SZ: In der thüringischen CDU überstürzen sich nun die Ereignisse: Finanzministerin Birgit Diezel hat eigenmächtig ihre Ministerkollegin Christine Lieberknecht als Ministerpräsidentin in einer möglichen schwarz-roten Landesregierung vorgeschlagen.

Vogel: Es ist gut, dass sich beide verständigt haben. Für das Land ist es das Beste, wenn CDU und SPD eine Zusammenarbeit vereinbaren und Frau Lieberknecht Ministerpräsidentin wird. Das halte ich für eine sehr gute Lösung. Beiden Frauen hätte ich das Amt zugetraut.

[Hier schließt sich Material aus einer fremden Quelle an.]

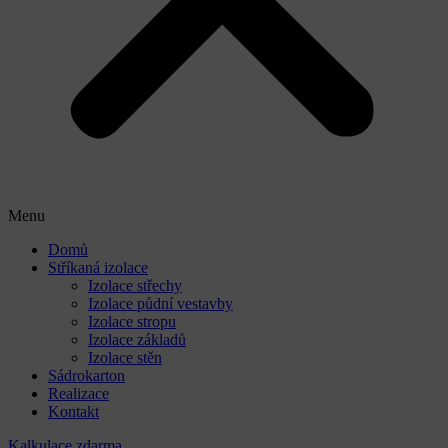
Menu
Domů
Stříkaná izolace
Izolace střechy
Izolace půdní vestavby
Izolace stropu
Izolace základů
Izolace stěn
Sádrokarton
Realizace
Kontakt
Kalkulace zdarma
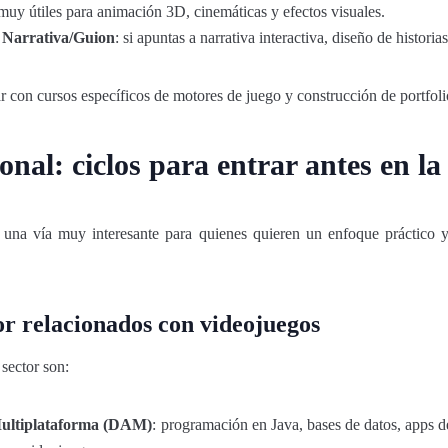
 muy útiles para animación 3D, cinemáticas y efectos visuales.
o
Narrativa/Guion
: si apuntas a narrativa interactiva, diseño de historia
 con cursos específicos de motores de juego y construcción de portfoli
nal: ciclos para entrar antes en la
una vía muy interesante para quienes quieren un enfoque práctico y
or relacionados con videojuegos
sector son:
 Multiplataforma (DAM)
: programación en Java, bases de datos, apps d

SZ: Man hört von Vorbehalten in der Partei, Frau Lieberknecht sei als Christdemokratin zu sozial eingestellt.

Vogel: Die teile ich nicht. Ich habe nicht den geringsten Zweifel, dass Frau Lieberknecht die notwendige Eignung für das Amt der Ministerpräsidentin mitbringt. Sie ist eine sehr erfahrene Politikerin, hat schon verschiedene wichtige Ämter und Ministerposten bekleidet, auch unter meiner Regierungsführung, und ich habe ihren Rat immer sehr geschätzt. Sie hat im Herbst 1989 den Brief aus Weimar mit initiiert, in welchem sich die CDU massiv für Reformen im SED-Regime einsetzte. Sie kommt aus der Mitte der christlich-demokratischen Bewegung. Dass sie auch ein Herz für Schwache hat, bestätigt das nur.

SZ: Und wenn es doch zu Flügelkämpfen zwischen Katholiken und Protestanten innerhalb der CDU käme?

Vogel: Flügelkämpfe in der Partei sind das Unnötigste, was wir jetzt brauchen. Zu DDR-Zeiten haben sich sowohl Katholiken als auch Protestanten gegen das Regime engagiert, und das war wichtig. Heute einen Widerspruch zwischen Politikern der jeweiligen Konfessionen zu konstruieren, wäre völlig falsch.

SZ: Von Ihnen stammt der Vorschlag, man könnte auch das Parteivorsitzenden- und das Ministerpräsidentenamt trennen, mithin bräuchte es aus Ihrer Sicht zwei Nachfolger für Dieter Althaus in Thüringen.

Vogel: Wer mich kennt, der weiß, dass ich grundsätzlich dafür bin, die Führung in eine Hand zu legen. Meine ganze politische Vita spricht dafür, dass ich die Meinung vertrete, dass Partei und Regierungsamt in einer Hand sein sollten. Aber man muss natürlich in einer Situation wie der augenblicklichen einfach alles bedenken und sich bewusst für das entscheiden, was zweckmäßiger erscheint. Nur daran wollte ich mit meiner Bemerkung erinnern.